Forty two children and young adolescents completed the open label lamotrigine escalation phase. The patients had HV-EEG testing after each dose increment. If this failed to induce absences (a probability that is likely to increase with serial trials over time, reducing number of absences or both) the patient was considered seizure free and entered the second double blind phase. Thirty (71.4%) patients met this criterion with a median dose of 5 mg/kg/day. The earliest this was achieved was four weeks to probably longer than two months. However, for more than half of the patients the upper target dose was increased to 15 mg/kg/day (or a maximum of 1000 mg/day), which is double the recommended maximum dose, also demanding more HV-EEG trials.
The vulnerability of the “seizure free” criterion is shown when these patients were tested for a second time in the double blind phase. Five of 14 “seizure free” patients had absences despite receiving the same dose of lamotrigine. However, 11 of the 14 patients relapsed when lamotrigine was replaced by placebo, but three remained seizure free. The difference was significant (p < 0.02) providing that both groups had equal numbers of tests.

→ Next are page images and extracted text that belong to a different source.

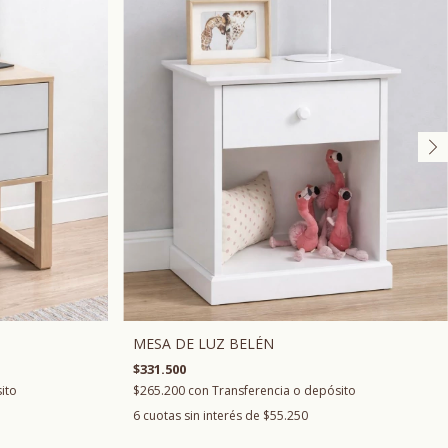
MESA DE LUZ BELÉN
$331.500
ito
$265.200
con
Transferencia o depósito
6
cuotas sin interés de
$55.250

In untreated or partially treated patients more HV-EEG tests are expected to be positive than negative, and the probability of having at least one negative trial is higher with increasing numbers of trials.
Therefore, according to these results lamotrigine as a single agent is effective in probably 50% of newly diagnosed patients with typical absence seizures. For valproate this is around 80% and the effect is within days to a few weeks because of insignificant escalation problems. However, sodium valproate may have unacceptable side effects particularly in women. Lamotrigine may be an alternative for these patients. A comparative study of lamotrigine versus sodium valproate is well overdue. We also need to understand better the interaction between these two drugs as detailed in the text.